Comment Re:yes but...yes in fact. (Score 1) 302
But Mr and Mrs Green are not the ones paying for the employees' health care. Rather, those checks are from the corporation.
No, they are a privately held corporation. They are taxed on the companies total net income just like they were a partnership. As such, if paying for the IUDs and morning after pill costs the company, it costs them directly. It was specifically because of this direct pass through of income and its treatment by the IRS that the courts found in favor of Hobby Lobby. If Hobby Lobby were a publicly traded corporation, they would have lost the case, because only dividends are passed through so it is just an investment and they could chose to invest in other companies. But that is not the case.
Maybe you don't understand how employer health care works. The reason an employer provides health care is because an employee works for them. So, in a very real way, the value of the health care has already been earned by the employee. Thus, it's not Mr and Mrs Green paying for the health care at all is it? It's the employees who pay for it, with their labor (and also direct deductions from their paychecks). Employer health care is not charity.
I understand exactly how employer health care works as I am responsible for it of our organization. However, the Hobby Lobby case is not about employer health care, it is about the HHS mandate of the affordable care act. Now, it is possible that the Greens don't subsidize any of their employee's health care and the employee pays 100% of the cost. It is possible, but very unlikely.

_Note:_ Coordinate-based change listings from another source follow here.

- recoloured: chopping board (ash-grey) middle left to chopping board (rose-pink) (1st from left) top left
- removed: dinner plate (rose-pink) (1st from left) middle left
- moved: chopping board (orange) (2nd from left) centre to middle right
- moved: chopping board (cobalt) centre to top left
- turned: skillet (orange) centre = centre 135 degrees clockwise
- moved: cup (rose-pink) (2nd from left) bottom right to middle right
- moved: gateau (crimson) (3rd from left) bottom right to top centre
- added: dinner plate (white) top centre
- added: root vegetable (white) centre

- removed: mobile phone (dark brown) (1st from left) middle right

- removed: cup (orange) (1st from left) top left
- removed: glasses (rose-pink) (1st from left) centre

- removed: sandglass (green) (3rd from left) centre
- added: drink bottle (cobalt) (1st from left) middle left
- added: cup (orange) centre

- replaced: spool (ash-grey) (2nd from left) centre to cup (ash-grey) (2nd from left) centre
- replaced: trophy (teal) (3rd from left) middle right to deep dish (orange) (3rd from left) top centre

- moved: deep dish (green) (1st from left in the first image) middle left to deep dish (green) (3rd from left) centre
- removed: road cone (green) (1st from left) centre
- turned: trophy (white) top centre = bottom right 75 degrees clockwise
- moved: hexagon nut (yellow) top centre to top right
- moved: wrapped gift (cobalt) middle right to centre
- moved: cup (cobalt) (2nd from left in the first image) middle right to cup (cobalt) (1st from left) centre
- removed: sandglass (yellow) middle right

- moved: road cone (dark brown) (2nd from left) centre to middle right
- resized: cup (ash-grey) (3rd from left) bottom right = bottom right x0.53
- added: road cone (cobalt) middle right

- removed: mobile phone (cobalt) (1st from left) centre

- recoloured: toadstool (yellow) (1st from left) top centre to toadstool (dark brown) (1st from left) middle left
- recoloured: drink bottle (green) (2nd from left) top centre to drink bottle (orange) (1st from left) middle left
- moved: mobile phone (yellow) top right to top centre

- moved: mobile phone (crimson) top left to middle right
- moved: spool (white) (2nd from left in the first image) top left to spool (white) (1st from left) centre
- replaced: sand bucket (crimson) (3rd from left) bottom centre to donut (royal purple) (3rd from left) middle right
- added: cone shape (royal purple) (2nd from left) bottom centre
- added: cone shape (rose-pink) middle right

I do agree that employee health care is not charity, it is part of the benefits provided to workers, since WWII. This isn't about health care. It is about the government saying that the Greens must pay for something that is contrary to their religious belief. The belief in question is that they believe that life begins at conception and making them pay for IUDs means they are being forced to pay for abortions. We may not agree with their belief, but that doesn't matter. The government cannot force somebody to violate their religious beliefs, even if it is for the common good, if the government can achieve the goal through other means that don't violate the persons religious belief.